A United Nations survey released today shows Afghanistan moving towards record levels of opium cultivation - twelve years after the fall of the Taliban.

The report, which was produced by the UN Office on Drugs and Crime, says cultivation is also dramatically increasing in areas of the southern Taliban heartland, especially in regions where thousands of US-led coalition troops have been withdrawn or are in the process of departing.

Last year opium cultivation stood at 154,000 hectares - an increase from 131,000 in 2011. The report claims increased production is being driven by unusually high opium prices.

Opium cultivation is mainly concentrated in four southern and southwestern provinces: Helmand, Kandahar, Farah and Uruzgan.

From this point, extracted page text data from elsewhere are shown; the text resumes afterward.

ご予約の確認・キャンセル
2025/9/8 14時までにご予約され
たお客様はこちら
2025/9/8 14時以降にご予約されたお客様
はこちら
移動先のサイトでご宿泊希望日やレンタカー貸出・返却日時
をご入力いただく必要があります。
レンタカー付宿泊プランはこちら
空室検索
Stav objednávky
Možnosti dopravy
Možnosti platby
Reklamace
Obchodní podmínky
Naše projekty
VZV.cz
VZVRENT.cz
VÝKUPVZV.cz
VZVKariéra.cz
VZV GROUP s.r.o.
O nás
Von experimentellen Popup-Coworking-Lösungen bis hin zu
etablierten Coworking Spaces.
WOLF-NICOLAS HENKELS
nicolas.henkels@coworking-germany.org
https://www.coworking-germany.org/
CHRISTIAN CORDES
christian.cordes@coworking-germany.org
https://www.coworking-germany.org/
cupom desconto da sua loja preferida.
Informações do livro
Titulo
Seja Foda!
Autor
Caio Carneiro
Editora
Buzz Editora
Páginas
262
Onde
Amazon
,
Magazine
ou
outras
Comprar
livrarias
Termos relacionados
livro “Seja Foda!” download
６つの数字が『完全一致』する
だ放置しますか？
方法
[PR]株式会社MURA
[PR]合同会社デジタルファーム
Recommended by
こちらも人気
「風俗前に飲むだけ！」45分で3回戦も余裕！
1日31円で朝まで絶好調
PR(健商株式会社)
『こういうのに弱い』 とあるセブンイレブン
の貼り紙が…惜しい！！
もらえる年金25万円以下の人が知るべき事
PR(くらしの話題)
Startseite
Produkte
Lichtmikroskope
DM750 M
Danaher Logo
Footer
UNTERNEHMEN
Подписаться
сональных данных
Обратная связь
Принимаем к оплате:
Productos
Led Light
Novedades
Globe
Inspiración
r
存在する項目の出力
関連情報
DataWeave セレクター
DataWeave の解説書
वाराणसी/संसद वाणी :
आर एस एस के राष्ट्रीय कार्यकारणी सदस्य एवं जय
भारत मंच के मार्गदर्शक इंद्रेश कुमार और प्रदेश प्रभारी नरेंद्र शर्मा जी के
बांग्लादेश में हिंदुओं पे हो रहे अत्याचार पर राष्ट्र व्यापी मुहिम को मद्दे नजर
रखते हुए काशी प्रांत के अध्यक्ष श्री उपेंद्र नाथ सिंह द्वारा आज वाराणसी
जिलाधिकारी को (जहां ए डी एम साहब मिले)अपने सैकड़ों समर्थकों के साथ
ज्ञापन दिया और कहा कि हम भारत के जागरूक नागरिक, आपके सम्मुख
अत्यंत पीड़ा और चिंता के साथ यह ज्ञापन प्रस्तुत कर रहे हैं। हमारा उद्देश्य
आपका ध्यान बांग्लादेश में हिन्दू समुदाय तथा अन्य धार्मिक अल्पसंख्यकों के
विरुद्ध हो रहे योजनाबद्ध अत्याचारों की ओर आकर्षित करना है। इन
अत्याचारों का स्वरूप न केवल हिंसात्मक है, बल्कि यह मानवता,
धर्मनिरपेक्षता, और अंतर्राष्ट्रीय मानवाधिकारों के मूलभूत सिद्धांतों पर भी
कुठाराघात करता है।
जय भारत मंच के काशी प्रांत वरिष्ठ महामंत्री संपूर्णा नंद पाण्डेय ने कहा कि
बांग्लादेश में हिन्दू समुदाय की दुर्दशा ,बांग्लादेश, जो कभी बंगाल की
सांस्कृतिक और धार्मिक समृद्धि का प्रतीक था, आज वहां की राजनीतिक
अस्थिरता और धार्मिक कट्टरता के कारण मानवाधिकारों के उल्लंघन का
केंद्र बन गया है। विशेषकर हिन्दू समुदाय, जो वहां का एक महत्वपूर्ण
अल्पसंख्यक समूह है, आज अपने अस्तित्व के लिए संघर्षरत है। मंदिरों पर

The new report claims that poppy cultivation is, however, spreading into areas where it has not been seen before.

The increase in cultivation comes as the US and allied forces in Afghanistan are preparing for a withdrawal of combat forces by 2014.

The report indicates that three times as much opium was produced in Helmand last year as when British troops went there in 2006 and experts are expecting this year's crop to be even larger.

In 2001 the then Prime Minister, Tony Blair, cited the production of illegal heroin as one of the reasons for war in Afghanistan, stating that the drugs trade was a part of the Taliban regime that "we should seek to destroy".

Britain sent counter-narcotics teams to Helmand Province in 2006 as it is the largest area of poppy cultivation.

Afghanistan is the world's largest producer of opium, the raw ingredient in heroin, and last year provided about 75 per cent of the global crop — a figure that may spike to 90 per cent this year due to increased cultivation.